From the perspective of TPNW supporters, ambassador and director for Disarmament, Arms Control and Non-Proliferation at the Austrian Foreign Ministry Alexander Kmentt in 2020 explained that nuclear risk reduction measures, including de-alerting and de-targeting as well as no-first-use declarations, are "assessed as having a negative impact on the credibility of nuclear deterrence" and "considered only insofar, as they do not impact the nuclear deterrence calculus, which in itself is the origin of nuclear risk". In her 2018 view of narratives surrounding the TPNW, Heather Williams of King's College London acknowledged the importance of deterrence as a security tool to many states and proposed a "bridge-building framework" involving supporters and opponents finding common ground and working together, for example, on nuclear risk reduction.

By 2020 new NFU commitments and ideas had stalled, according to Wilfred Wan, UNIDIR researcher on the global nonproliferation regime, because of the deep divide over whether they reduce risk or, for example, increase risk by undermining strategic stability, while John Borrie, lead for UNIDIR's research program on WMDs, noted that even the definition of strategic stability was evolving due to the unpredictability of and increasing strategic concerns.

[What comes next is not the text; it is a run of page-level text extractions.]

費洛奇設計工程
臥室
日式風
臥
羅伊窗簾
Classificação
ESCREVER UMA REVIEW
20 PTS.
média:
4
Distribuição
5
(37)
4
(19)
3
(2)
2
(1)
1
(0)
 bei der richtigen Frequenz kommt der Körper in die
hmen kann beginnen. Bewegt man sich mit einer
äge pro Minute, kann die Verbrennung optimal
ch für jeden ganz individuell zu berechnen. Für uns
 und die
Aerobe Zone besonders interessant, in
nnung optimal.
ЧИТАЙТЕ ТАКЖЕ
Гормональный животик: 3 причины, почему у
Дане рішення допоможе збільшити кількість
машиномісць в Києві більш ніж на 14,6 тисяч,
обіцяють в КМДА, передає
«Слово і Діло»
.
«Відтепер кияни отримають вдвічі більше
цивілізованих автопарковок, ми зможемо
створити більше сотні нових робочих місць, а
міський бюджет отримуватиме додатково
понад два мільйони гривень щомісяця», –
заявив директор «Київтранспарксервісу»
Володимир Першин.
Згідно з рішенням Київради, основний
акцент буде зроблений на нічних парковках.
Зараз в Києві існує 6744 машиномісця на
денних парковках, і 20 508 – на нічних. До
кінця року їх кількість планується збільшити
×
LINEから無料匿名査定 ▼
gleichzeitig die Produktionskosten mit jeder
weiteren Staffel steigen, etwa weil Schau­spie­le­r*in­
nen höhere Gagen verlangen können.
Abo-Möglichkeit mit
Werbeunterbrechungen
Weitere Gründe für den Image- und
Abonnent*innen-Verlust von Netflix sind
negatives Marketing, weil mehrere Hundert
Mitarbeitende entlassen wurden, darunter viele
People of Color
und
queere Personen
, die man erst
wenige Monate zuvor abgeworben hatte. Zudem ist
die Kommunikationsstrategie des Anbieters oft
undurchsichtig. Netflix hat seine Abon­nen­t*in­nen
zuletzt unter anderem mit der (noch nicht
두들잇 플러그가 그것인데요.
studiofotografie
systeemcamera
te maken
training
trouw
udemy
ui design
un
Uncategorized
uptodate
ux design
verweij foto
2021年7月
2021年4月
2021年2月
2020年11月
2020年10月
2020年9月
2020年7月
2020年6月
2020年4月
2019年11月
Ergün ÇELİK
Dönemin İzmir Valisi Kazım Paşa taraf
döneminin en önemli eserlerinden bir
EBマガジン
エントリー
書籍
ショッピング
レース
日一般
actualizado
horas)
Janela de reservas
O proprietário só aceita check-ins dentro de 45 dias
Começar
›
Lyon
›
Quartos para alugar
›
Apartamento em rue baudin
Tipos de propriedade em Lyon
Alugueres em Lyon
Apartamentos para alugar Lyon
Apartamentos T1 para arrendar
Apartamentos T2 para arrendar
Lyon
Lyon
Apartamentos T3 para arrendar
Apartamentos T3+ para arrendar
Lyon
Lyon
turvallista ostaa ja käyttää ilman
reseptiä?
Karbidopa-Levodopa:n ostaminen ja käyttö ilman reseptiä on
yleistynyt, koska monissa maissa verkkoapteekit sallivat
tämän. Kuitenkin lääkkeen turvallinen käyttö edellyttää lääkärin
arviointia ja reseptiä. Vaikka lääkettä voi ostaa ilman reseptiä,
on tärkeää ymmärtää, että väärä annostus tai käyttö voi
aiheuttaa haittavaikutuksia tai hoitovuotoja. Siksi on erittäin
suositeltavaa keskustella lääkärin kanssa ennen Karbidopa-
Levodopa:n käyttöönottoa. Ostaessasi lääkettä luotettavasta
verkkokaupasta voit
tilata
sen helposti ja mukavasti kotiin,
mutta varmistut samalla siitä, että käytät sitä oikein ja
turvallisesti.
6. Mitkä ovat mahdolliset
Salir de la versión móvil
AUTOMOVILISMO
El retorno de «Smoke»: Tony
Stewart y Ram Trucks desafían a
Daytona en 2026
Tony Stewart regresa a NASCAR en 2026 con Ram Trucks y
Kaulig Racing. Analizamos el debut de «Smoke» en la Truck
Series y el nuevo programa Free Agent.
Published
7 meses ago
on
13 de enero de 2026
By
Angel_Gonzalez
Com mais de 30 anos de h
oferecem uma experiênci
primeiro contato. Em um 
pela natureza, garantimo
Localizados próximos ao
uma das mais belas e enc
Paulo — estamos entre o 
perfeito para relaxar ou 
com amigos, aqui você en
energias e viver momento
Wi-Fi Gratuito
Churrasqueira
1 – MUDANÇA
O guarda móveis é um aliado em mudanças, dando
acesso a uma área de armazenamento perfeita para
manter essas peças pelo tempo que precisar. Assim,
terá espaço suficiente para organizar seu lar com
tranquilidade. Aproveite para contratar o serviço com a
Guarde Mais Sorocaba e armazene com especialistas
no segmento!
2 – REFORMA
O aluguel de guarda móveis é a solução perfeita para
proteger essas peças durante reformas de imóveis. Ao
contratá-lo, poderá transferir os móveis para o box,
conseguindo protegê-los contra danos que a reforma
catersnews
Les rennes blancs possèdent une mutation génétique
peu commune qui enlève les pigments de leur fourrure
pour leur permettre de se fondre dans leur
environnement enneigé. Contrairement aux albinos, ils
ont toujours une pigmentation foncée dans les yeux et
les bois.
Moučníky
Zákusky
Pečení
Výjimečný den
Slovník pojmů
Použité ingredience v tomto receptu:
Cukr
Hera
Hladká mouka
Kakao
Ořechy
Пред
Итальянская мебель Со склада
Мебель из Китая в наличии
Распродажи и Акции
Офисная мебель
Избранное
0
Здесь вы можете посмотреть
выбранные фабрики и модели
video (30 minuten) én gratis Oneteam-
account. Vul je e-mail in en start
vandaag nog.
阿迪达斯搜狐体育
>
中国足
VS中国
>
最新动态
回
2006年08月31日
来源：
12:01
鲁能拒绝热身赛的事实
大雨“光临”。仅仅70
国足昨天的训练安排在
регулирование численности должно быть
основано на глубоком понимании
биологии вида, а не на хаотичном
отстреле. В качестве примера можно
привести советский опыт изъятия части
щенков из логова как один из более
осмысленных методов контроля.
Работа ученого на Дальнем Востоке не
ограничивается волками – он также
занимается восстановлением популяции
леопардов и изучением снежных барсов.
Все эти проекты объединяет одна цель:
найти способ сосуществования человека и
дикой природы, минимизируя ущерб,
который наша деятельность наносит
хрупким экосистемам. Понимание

In the same publication, Manpreet Sethi, lead researcher for the Centre for Air Power Studies, recommended that China's and India's unilateral NFU declarations be turned into a bilateral statement as a step towards nuclear risk reduction in South Asia, "since the risk of not taking any would be quite risky indeed". The following year, the India-based Observer Research Foundation co-authored an opinion piece with Manpreet Sethi, mentioning the reintroduction of the NFU Act in both chambers of the US Congress as "hope rekindled" and noting that, given the reality of countries unwilling to give up their nuclear weapons, an NFU "allows nations to maintain a notional sense of security from their nuclear weapons, but significantly reduces possibilities of use". And in its effort to shape proposals and ideas on nuclear risk reduction "into a pathway to achieve the treaty-mandated disarmament end state of the Treaty on the Non-Proliferation of Nuclear Weapons", the Council on Strategic Risks places the universal adoption of NFU at "the starting gate for any process towards full nuclear disarmament".

According to a 2026 study, there are five reasons why states have nuclear first-use policies: (1) threats from the combination of the conventional military balance and geography; (2) regime threats arising in conventional conflicts; (3) extended deterrence commitments to counter military threats to allies; (4) pursuit of limited conflict objectives; and (5) beliefs that damage limitation is feasible and desirable.